These are not very impressive training loss scores, as the loss we would get for a model that put equal weight on each possible label (essentially shrugging its shoulders) would be

print(np.log(2))

0.6931471805599453

However, we can still test the model and see whether it might have learned anything that enables better-than-random predictions:

def test(model, data_loader):
    correct = 0
    total = 0
    # torch.no_grad creates an environment in which we do NOT store the 
    # computational graph. We don't need to do this because we don't care about 
    # gradients unless we're training
    with torch.no_grad():
        for data in data_loader:
            X, y = data
            X = X.to(device)
            y = y.to(device)
            
            # run all the images through the model
            y_hat = model(X)

            # the class with the largest model output is the prediction
            _, predicted = torch.max(y_hat.data, 1)

            # compute the accuracy
            total += y.size(0)
            correct += (predicted == y).sum().item()

    print(f'Test accuracy: {100 * correct // total} %')

test(model, val_loader)

Test accuracy: 52 %

So, our model did learn some signal that was useful in making predictions on the validation set, even though that wasn’t totally visible from the values of the training loss.

Data Augmentation

One of the most common problems in applied machine learning is:

I don’t have enough data to train my model.

Sometimes, in this situation, we are simply out of luck: if there’s not enough data then you need to train a simpler model, or go get more data. In some settings—especially in the setting of images—there are some techniques we can try. The first one is data augmentation.

Data augmentation techniques usually exploit certain so-called invariances in image data. Here’s an example of “rotation invariance.” Suppose I show you a picture of a cat:

X, y = train_data[14]
plt.imshow(np.moveaxis(X.numpy(), 0, 2))

Now suppose that I rotate the image a bit:

rotated = transforms.RandomRotation(90)(X)
plt.imshow(np.moveaxis(rotated.numpy(), 0, 2))

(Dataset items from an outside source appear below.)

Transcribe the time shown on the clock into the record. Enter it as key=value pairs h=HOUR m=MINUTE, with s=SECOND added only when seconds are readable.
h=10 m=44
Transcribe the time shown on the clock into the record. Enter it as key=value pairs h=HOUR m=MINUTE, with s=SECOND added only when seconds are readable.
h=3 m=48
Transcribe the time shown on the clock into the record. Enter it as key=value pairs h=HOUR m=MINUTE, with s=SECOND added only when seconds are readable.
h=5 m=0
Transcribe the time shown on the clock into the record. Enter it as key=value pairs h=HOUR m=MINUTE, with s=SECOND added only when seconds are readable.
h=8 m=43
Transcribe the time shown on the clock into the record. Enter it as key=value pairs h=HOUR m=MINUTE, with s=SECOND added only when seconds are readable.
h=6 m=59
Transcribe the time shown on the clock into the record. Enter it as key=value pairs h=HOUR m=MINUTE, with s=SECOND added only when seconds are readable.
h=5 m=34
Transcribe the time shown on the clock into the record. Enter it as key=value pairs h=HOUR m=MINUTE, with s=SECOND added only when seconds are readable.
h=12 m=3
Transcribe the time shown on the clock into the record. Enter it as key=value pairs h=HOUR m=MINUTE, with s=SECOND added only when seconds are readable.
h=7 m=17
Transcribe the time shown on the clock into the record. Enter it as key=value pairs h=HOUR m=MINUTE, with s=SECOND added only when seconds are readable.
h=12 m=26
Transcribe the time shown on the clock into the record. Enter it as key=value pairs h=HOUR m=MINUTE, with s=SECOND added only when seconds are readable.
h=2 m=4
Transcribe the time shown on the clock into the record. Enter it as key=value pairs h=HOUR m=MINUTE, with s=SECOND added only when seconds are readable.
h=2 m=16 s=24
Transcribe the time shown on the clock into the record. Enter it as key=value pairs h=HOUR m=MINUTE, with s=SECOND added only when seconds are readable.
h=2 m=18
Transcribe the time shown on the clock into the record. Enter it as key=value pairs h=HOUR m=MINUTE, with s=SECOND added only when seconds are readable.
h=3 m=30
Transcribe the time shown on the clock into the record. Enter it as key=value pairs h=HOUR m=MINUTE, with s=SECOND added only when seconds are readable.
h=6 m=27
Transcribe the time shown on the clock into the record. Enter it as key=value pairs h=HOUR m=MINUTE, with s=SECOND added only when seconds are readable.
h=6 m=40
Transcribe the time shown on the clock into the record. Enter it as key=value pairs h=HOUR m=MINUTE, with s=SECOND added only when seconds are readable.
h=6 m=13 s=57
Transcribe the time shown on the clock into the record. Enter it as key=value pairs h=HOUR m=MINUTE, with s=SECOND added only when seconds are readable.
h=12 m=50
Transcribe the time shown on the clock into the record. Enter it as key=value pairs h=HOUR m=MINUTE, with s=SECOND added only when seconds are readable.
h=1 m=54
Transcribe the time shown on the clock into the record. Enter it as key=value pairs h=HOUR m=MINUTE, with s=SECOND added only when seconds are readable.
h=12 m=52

Well, that rotated image is still an image of a cat, just rotated a little bit. So, the correct label of the image is “rotation-invariant”: rotating the image doesn’t change the correct label. I could similarly flip the image upside-down, or crop it, or manipulate it in many other ways while still preserving it’s “cat”-ness. So, and this is a very special kind of circumstances, I can (sort of) get more data for free by rotating, flipping, and otherwise manipulating my images.

This cluster of techniques is called data augmentation. Theoretically, data augmentation is not just a hack to get “more” data; it also helps models to generalize by ensuring that they are really learning features of “cats” and not just “cats that are standing the right way up.”

A nice feature of Torch is that we can build these transforms right into our training data set. We don’t apply data augmentation to our validation data.

augmentation_transform = transforms.Compose([transforms.Resize(IMG_SIZE), 
                                             transforms.ToTensor(), 
                                             transforms.RandomVerticalFlip(), 
                                             transforms.RandomHorizontalFlip(), 
                                             transforms.RandomRotation(90),
                                             transforms.Normalize(0.0, 1.0)])

train_data = ImageFolder(train_dir, transform = augmentation_transform)
train_loader = DataLoader(train_data, batch_size=BATCH_SIZE, shuffle=True)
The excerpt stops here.